Ruben Rada, ex combatiente de Malvinas
Rubén Rada, uno de los máximos referentes de los excombatientes de Malvinas de Santa Fe murió este sábado a los 63 añps. Con su partida, Rosario no solo pierde a un soldado que defendió la soberanía en las islas con apenas 19 años en el Regimiento de Infantería 4; pierde, fundamentalmente, a un militante de la vida que supo transformar el trauma de la guerra y el posterior olvido estatal en un motor de organización popular y solidaridad. Quizás haya podido ver el partido y la bandera desplegada por la selección argentina reivindicando su lucha y volviendo a poner en agenda una causa del pueblo: Las Malvinas son argentinas.
Rada, quien presidiera la Federación de Veteranos de la provincia, entendió rápido que la «remalvinización» no era una entelequia de museo ni un bronce repetido en los actos escolares. Para él, Malvinas era una causa viva que se defendía en el territorio, diferenciando siempre el valor de los pibes que pusieron el cuerpo de los dictadores que los mandaron al frente. Por eso, su postura ante el colonialismo británico fue inclaudicable: juró no volver a pisar las islas mientras le exigieran un pasaporte. «A Malvinas voy a volver con mi DNI, como a cualquier provincia argentina», repetía con la dignidad de quien no negocia el territorio.
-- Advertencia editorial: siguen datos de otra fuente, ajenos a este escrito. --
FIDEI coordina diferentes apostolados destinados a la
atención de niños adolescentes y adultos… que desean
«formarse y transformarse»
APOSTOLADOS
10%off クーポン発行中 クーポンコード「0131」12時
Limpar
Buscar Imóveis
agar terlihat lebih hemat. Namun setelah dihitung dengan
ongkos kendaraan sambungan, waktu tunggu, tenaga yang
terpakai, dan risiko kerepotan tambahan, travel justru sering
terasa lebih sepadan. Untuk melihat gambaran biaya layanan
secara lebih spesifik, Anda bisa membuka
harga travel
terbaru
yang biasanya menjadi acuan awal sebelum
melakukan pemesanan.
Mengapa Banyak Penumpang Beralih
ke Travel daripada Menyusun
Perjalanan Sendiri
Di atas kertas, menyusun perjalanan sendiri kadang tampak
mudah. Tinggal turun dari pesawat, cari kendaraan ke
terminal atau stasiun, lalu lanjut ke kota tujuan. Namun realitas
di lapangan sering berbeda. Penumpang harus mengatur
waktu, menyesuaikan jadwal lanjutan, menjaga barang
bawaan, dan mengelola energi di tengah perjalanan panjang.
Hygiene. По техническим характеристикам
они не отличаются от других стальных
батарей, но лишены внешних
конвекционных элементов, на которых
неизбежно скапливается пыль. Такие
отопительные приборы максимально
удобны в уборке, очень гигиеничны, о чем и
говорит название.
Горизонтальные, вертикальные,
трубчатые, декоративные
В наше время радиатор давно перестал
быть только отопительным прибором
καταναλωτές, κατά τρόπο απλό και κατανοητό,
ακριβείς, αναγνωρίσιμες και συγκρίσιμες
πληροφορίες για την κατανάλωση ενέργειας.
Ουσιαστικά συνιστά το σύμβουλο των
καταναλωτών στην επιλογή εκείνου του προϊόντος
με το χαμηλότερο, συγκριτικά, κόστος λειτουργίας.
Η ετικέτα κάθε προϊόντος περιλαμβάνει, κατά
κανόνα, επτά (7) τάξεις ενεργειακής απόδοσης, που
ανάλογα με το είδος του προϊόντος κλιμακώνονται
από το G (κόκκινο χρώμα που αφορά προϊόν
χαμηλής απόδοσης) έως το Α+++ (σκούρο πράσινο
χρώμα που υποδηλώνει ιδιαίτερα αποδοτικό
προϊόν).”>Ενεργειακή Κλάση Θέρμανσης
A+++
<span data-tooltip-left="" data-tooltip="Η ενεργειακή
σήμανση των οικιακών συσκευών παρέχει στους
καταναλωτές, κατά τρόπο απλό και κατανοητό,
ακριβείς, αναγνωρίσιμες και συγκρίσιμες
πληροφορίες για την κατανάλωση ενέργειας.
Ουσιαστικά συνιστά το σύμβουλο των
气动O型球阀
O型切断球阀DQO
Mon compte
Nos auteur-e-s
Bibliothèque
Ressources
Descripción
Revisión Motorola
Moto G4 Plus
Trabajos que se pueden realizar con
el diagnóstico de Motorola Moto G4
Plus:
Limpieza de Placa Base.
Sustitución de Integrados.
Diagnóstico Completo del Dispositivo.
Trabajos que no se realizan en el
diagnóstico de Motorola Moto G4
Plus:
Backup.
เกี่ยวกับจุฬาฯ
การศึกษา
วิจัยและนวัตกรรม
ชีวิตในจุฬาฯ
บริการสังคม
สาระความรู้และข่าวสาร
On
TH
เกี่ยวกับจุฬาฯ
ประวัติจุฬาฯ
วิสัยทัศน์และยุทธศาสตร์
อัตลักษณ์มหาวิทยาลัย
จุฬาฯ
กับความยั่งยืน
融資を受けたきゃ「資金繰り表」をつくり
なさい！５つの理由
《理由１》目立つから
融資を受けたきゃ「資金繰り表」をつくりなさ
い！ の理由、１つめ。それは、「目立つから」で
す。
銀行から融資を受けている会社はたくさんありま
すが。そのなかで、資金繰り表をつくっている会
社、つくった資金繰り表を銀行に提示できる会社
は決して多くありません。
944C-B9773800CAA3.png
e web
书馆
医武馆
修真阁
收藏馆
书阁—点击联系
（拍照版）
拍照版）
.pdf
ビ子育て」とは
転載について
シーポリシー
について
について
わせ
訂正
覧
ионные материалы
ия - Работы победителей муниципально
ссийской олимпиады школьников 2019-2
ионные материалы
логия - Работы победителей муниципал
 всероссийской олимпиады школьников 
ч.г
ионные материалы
Sin embargo, el legado más profundo de Rada quedó grabado en las calles rosarinas y en los sectores más postergados. En el año 2000, con el tejido social crujiendo antes del estallido de la crisis, Rada y sus compañeros del Centro de Excombatientes montaron una trinchera contra el hambre. Sacaron las viejas cocinas de campaña militares —aquellas diseñadas para la logística bélica— y las llenaron de guiso, fuego y abrigo para los que no tenían nada.
Ese reparto nocturno de comida para las personas en situación de calle se transformó en una institución de la ciudad y en una bandera que el propio Rada definía como una «terapia mutua». El diagnóstico de los veteranos era claro: frente a la desmalvinización y la falta de contención psicológica oficial que empujó a muchos camaradas al suicidio, la solidaridad salvó vidas. El compromiso con los sectores vulnerables funcionó como sanación.
Aquella experiencia colectiva se multiplicó en cada emergencia: las cocinas de campaña de los excombatientes se convirtieron en un faro de asistencia clave durante las inundaciones que azotaron a la provincia y, más acá en el tiempo, durante los momentos más crudos de la pandemia en las barriadas populares de Rosario.
Rada demostró que un soldado del pueblo nunca se desmoviliza. Cambió los fusiles por las ollas populares y le demostró a toda una sociedad que la mejor forma de honrar a los caídos era defender a los vivos. Su fallecimiento deja un vacío enorme en el movimiento social de la región, pero su nombre ya quedó inscripto en la historia grande de la solidaridad rosarina.